In my case: Went to my Branch and showed the letter that I'd received, had Green Residencia Document Scanned, Passport Scanned was asked and confirmed my pension was under €30,000 per annum, signed the declaration. Entire process 5 mins. No other documents were required.


----------



## Justina (Jan 25, 2013)

*Tax*



Alcalaina said:


> Approximately nothing!


Alcalaina, you say approx nothing but when I declared last June I had to pay 1700 euros. I did go and see a gestor and for what that was worth his explanation was that it was based on the Spanish minimum wage and I was 'well over it'.


----------



## Pesky Wesky (May 10, 2009)

These are not new anti laundering laws. They refer to the law that Lynn's link talks about, from years ago. They are the _latest_ set of laws and every so often banks will ask for information about our money activities because they can, and because they have to.


----------



## Alcalaina (Aug 6, 2010)

Justina said:


> Alcalaina, you say approx nothing but when I declared last June I had to pay 1700 euros. I did go and see a gestor and for what that was worth his explanation was that it was based on the Spanish minimum wage and I was 'well over it'.

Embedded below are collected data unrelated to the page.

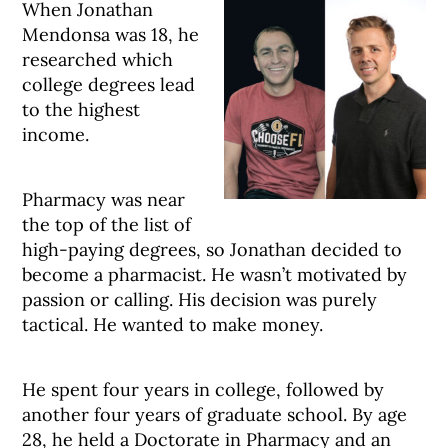
When Jonathan
Mendonsa was 18, he
researched which
college degrees lead
to the highest
income.
Pharmacy was near
the top of the list of
high-paying degrees, so Jonathan decided to
become a pharmacist. He wasn’t motivated by
passion or calling. His decision was purely
tactical. He wanted to make money.
He spent four years in college, followed by
another four years of graduate school. By age
28, he held a Doctorate in Pharmacy and an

I do apologiese, I read "two persons" instead of "two pensions". Must clean my glasses.


----------



## Alcalaina (Aug 6, 2010)

Pesky Wesky said:


> These are not new anti laundering laws. They refer to the law that Lynn's link talks about, from years ago. They are the _latest_ set of laws and every so often banks will ask for information about our money activities because they can, and because they have to.


The annoying thing is the inconsistency. When several of our friends had their accounts frozen by Unicaja a couple of years ago we went to our bank (Caixa) and asked if they had all the necessary info on us under this law, and they said yes. Now it appears they didn't - unless the requirement to hold tax info is new?


----------